La réaction indignée qui a suivi a contraint l’entreprise du jeune homme à le licencier, tandis que Pranit More a présenté des excuses publiques pour avoir ri de la remarque au lieu de la contester. L’incident a rapidement dépassé le cadre du simple fait divers pour nourrir une réflexion de fond sur le consentement et le sentiment de droit qui peut découler d’un paiement.

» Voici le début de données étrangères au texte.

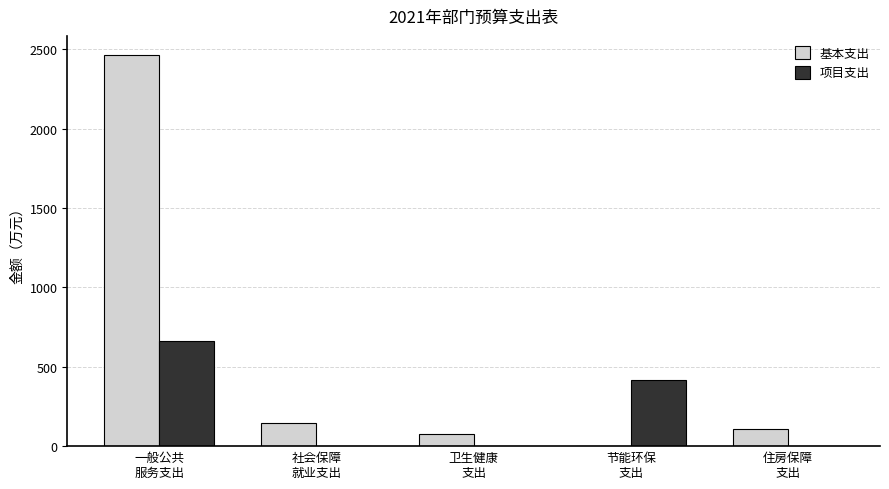

At which label is 基本支出 closest to 1231?

社会保障
就业支出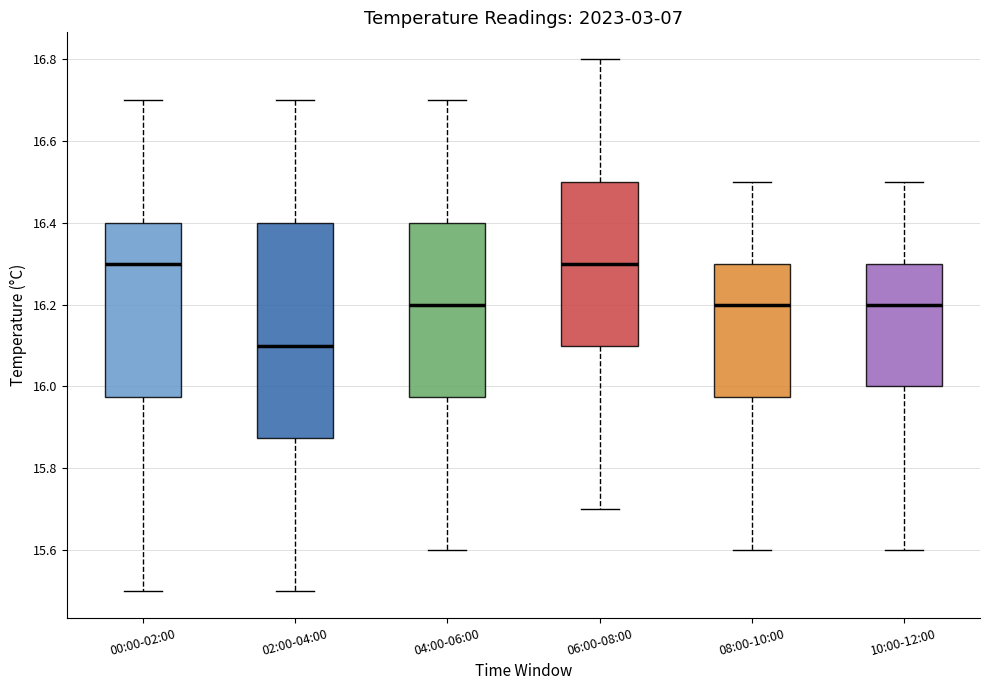

Which box is the tallest, from its lower edge to its upper edge?

02:00-04:00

Un glissement vers une logique transactionnelle

Pour de nombreux observateurs, cet épisode illustre la banalisation d’une misogynie ordinaire. Il révèle surtout une tendance, chez certains hommes, à considérer les fréquentations comme des transactions où l’argent versé justifierait une contrepartie physique. Mrignayanika, une professionnelle du secteur du développement basée à Delhi, estime que cette affaire met en lumière la façon dont la culture du date peut glisser vers un raisonnement marchand. Elle confie avoir toujours perçu comme « exploitante » l’idée que des hommes offrent des verres aux femmes pour se sentir « en droit d’exiger leur temps et leur attention ». C’est pourquoi elle insiste systématiquement pour partager l’addition : « Je ne veux pas que quiconque s’imagine que je lui dois du temps, de l’attention ou des faveurs sexuelles parce qu’il m’a payé une boisson. Je préfère boire mon café seule. »

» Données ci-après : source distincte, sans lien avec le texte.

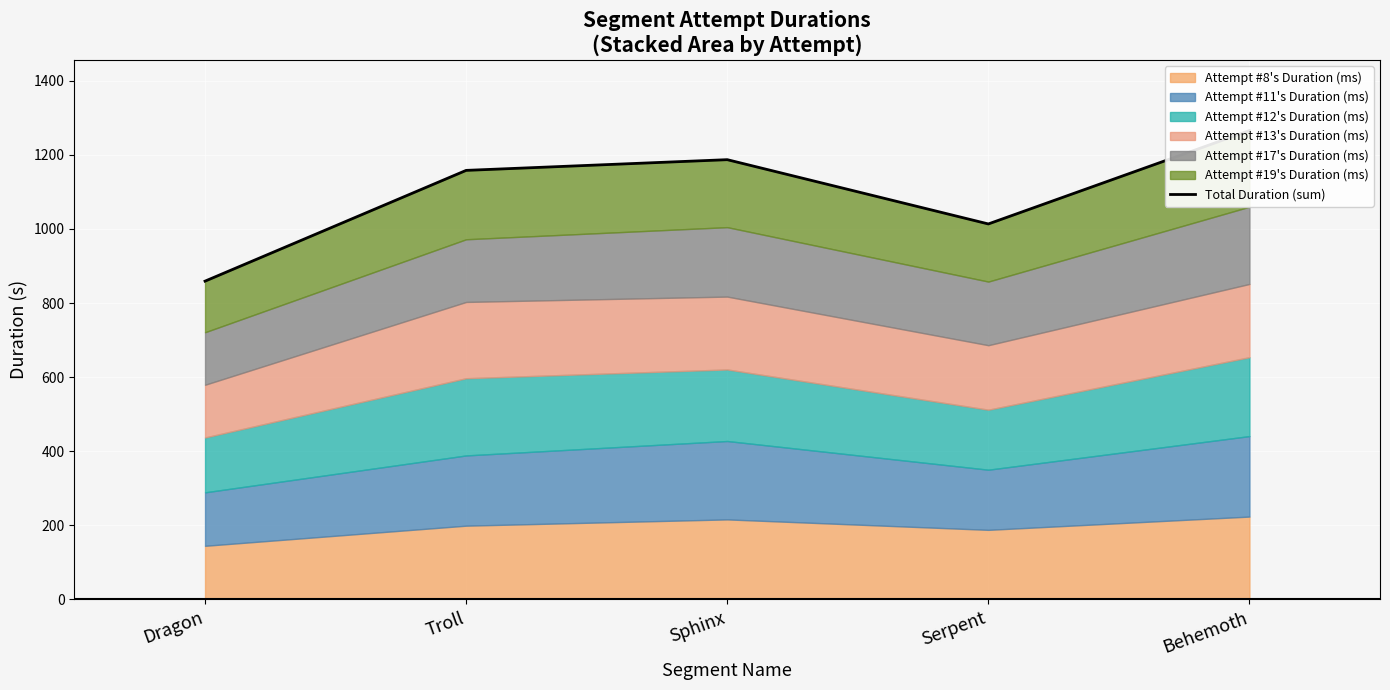

Count the number of categories in the chart.

5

Gayathri Sreedharan, anthropologue appliquée et fondatrice d’Izaar, une organisation de santé sexuelle, ajoute que cette affaire s’inscrit dans un contexte plus large de violences persistantes contre les femmes. Selon les dernières données du Bureau national des dossiers criminels (NCRB), 29 536 cas de viol ont été enregistrés en Inde en 2024, sur un total de 441 534 crimes commis à l’encontre des femmes.

Un débat qui dépasse les frontières indiennes

La polémique du « rencard au biryani » ne se limite pas à l’espace numérique indien. Elle interroge des schémas culturels bien plus larges, où l’on confond souvent générosité et droit sur l’autre. Les critiques soulignent que l’idée même de « devoir quelque chose » après un repas payé participe d’une culture du viol qui minimise l’importance du consentement libre et éclairé.

Si la majorité des voix exprimées condamnent fermement la sortie du spectateur, certains commentaires — plus discrets — révèlent une persistance de l’idée que celui qui paie peut légitimement attendre une forme de compensation. Le débat, loin d’être clos, semble avoir touché une corde sensible dans une société où les rapports hommes-femmes sont en pleine mutation.

Un contexte de violences récurrentes

Il y a quelques mois seulement, un homme a été condamné à la prison à vie pour le viol et le meurtre d’une touriste irlandaise, et un autre a écopé de la même peine dans l’affaire du viol et du meurtre d’une médecin. Ces affaires, largement médiatisées, ont contribué à une prise de conscience collective sur l’insécurité persistante des femmes, même si les mentalités évoluent lentement. La controverse actuelle apparaît dès lors comme un nouveau révélateur des tensions entre modernisation des mœurs et traditions patriarcales.